Statement des Katholischen Militärbischofs bei der Veranstaltung "Der Friede als Ernstfall" am 12. Oktober 2001 in Berlin

Bundespräsident Johannes Rau (2.v.r.) im Auditorium der Veranstaltung, nachdem er den Eröffnungsvortrag gehalten hat.
Sehr verehrter Herr Bundespräsident,
sehr geehrter Herr Ratsvorsitzender, lieber Bruder Kock,
sehr geehrter Herr Professor Dürr,
meine Damen und Herren!

Berlin, 12.10.2001. Zuerst möchte ich mich für die ehrenvolle Einladung zu dieser Vortrags- und Diskussionsveranstaltung bedanken. In der Tatsache, dass der Katholische Militärbischof als Repräsentant seiner Kirche zu diesem Thema angesprochen wird, sehe ich eine Bestätigung der von meinen Amtsvorgängern und mir selbst vertretenen Linie. Der Militärbischof und seine Seelsorger vertreten gegenüber den Soldaten und der Öffentlichkeit zu den Grundfragen von Frieden, Sicherheit und dem Einsatz militärischer Mittel in theologischer und ethischer Hinsicht keine anderen Positionen, als die der Gesamtkirche, insbesondere die unserer Deutschen Bischofskonferenz.

Ich meine, dass das Thema unserer Veranstaltung seit dem 11. September einerseits an Gewicht gewonnen hat, andererseits aber auch einer Vertiefung bedarf. Gustav Heinemanns Diktum aus dem Jahre 1964 wurde - zu Recht - als Titel für eine Sammlung von Texten unseres Herr Bundespräsidenten gewählt, die einen Begriff und Zusammenhang von "Frieden" entwickelt, der den Aufgaben, Chancen und Gefährdungen gerecht wird, die mit dem Begriff von "Frieden" zusammenhängen. Doch die vom bewussten Zivil-Bürger Gustav Heinemann in dieser Aussage pointierte Zurückweisung des Krieges und der Gewaltanwendung zur Durchsetzung irgendwelcher Ziele hat den damals gegebenen, zeitgeschichtlichen Kontext verloren. Die jüngste Gegenwart belegt: dass es "hinter dem Frieden" eben doch noch eine Existenz gibt. Krieg und Gewalt sind wieder möglich.

Unter drei Aspekten will ich mich dem Spektrum des vom Bundespräsidenten entwickelten Friedensbegriff annähern: der Frage der Gewaltursachen-Bekämpfung, der ethischen Legitimation militärischer Einsätze und dem notwendigen Dialog der Kulturen und Religionen.

▶ [Bereitgestellte Daten]
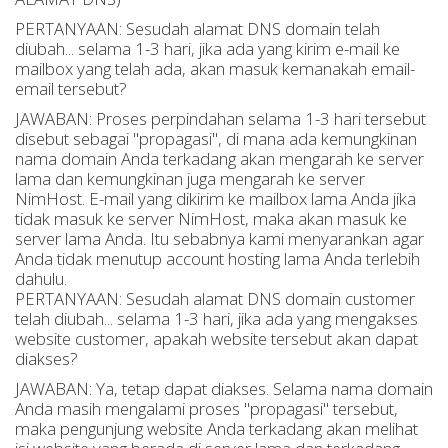
PERTANYAAN: Sesudah alamat DNS domain telah
diubah... selama 1-3 hari, jika ada yang kirim e-mail ke
mailbox yang telah ada, akan masuk kemanakah email-
email tersebut?
JAWABAN: Proses perpindahan selama 1-3 hari tersebut
disebut sebagai "propagasi", di mana ada kemungkinan
nama domain Anda terkadang akan mengarah ke server
lama dan kemungkinan juga mengarah ke server
NimHost. E-mail yang dikirim ke mailbox lama Anda jika
tidak masuk ke server NimHost, maka akan masuk ke
server lama Anda. Itu sebabnya kami menyarankan agar
Anda tidak menutup account hosting lama Anda terlebih
dahulu.
PERTANYAAN: Sesudah alamat DNS domain customer
telah diubah... selama 1-3 hari, jika ada yang mengakses
website customer, apakah website tersebut akan dapat
diakses?
JAWABAN: Ya, tetap dapat diakses. Selama nama domain
Anda masih mengalami proses "propagasi" tersebut,
maka pengunjung website Anda terkadang akan melihat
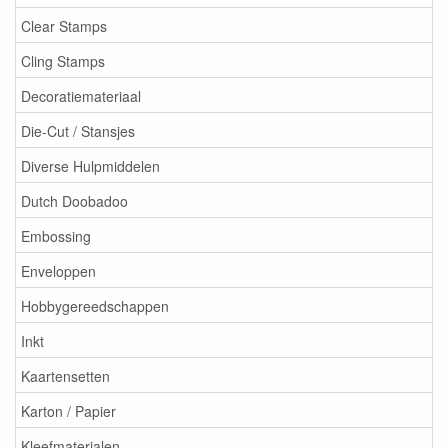
Clear Stamps
Cling Stamps
Decoratiemateriaal
Die-Cut / Stansjes
Diverse Hulpmiddelen
Dutch Doobadoo
Embossing
Enveloppen
Hobbygereedschappen
Inkt
Kaartensetten
Karton / Papier
Kleefmaterialen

▶ [Aufgabe 1] Schreiben Sie die Zeilen der Liste genau ab, von der Zeile mit „Clear Stamps“ bis zum Ende der Liste, beide Enden eingeschlossen.
▶ [Aufgabe 2] Führen Sie die Rede zum Frieden als Ernstfall im Anschluss an ihren letzten Satz fort.

▶ [Antwortfeld 1]
Clear Stamps
Cling Stamps
Decoratiemateriaal
Die-Cut / Stansjes
Diverse Hulpmiddelen
Dutch Doobadoo
Embossing
Enveloppen
Hobbygereedschappen
Inkt
Kaartensetten
Karton / Papier
Kleefmaterialen

▶ [Antwortfeld 2]
1. Bekämpfung der Kriegs- bzw. Gewaltursachen

Gerade in den vergangenen Wochen war der eine oder andere doch verwundert, dass der Katholische Militärbischof in seinen Stellungnahmen zum 11. September und den Folgen sich nicht zuerst mit der Begründung gerechtfertigter Gegengewalt befasst hat, sondern mit der Frage nach den Ursachen angewandter Gewalt und den zu erwartenden Folgen einer möglicherweise überzogenen Gegengewalt. Die seit Beginn des 20. Jahrhunderts in meiner katholischen Kirche systematisch entfaltete Theologie und Soziallehre vom Frieden hat schon immer nach den Bedingungen gefragt, unter denen Friede möglich sein kann. Es sind dies - nach der festen Überzeugung von uns Christen - die Gnade Gottes, der in der Menschwerdung seines Sohnes ein für alle mal den Frieden in die Weltgeschichte gestiftet hat (vgl. Eph 2,14) - und die Bereitschaft zum Aufbau einer in jeder Hinsicht gerechten Weltordnung. Das gilt für die politische Macht, die Wirtschaft, die Kultur und die Entfaltung des gesellschaftlichen Lebens. Pius XII. hat 1939 als Motto über sein Pontifikat das Jesaja-Zitat gewählt "Opus Iustitiae Pax" - "Gerechtigkeit schafft Frieden". Genauso lauten darum auch die Botschaften von uns deutschen Bischöfen aus den Jahren 1983 und 2000.

Wenn ich gesagt habe, dass wir katholischen Christen Frieden für wirklich möglich halten, weil Menschen aller Religionen, Kulturen und Staaten durch die Gnade Gottes und den Gebrauch der Vernunft zum Aufbau der Gerechtigkeit befähigt sind, ist das mehr als ein "frommer Satz". Hier sehe ich einen Widerspruch zum politischen Denken der Moderne. Thomas Hobbe`s negative Anthropologie, die letztlich nur in der Anwendung staatlicher Gewaltsamkeit die allgemeine Sicherheit ermöglicht sieht, verbindet sich ja mit der Vorstellung der Spätaufklärung und des Liberalismus. Sie besagt, dass durch den freien Austausch der Individuen, insbesondere im Bereich der Wirtschaft, ein allgemeiner Ausgleich der Interessen möglich sei. Wenn man beide Auffassungen parataktisch miteinander verbindet, könnte daraus die strategische Maxime gefolgert werden: uneingeschränkte Globalisierung ohne soziale Marktwirtschaft, Austragung entstehender Konflikte mit Mitteln staatlicher, besonders militärischer Gewalt.

Wir Katholiken hingegen sehen vorrangige Aufgaben der Förderung des Friedens in der Beseitigung der Ursachen für Krieg und Gewalt, insbesondere im Bereich der Gerechtigkeit. Ebenso sehen wir dies im praktischen, auch politisch organisierten Respekt vor dem Eigenrecht der Nationen auf ihre Kultur und Religion und die sich daraus ergebene soziale Organisation.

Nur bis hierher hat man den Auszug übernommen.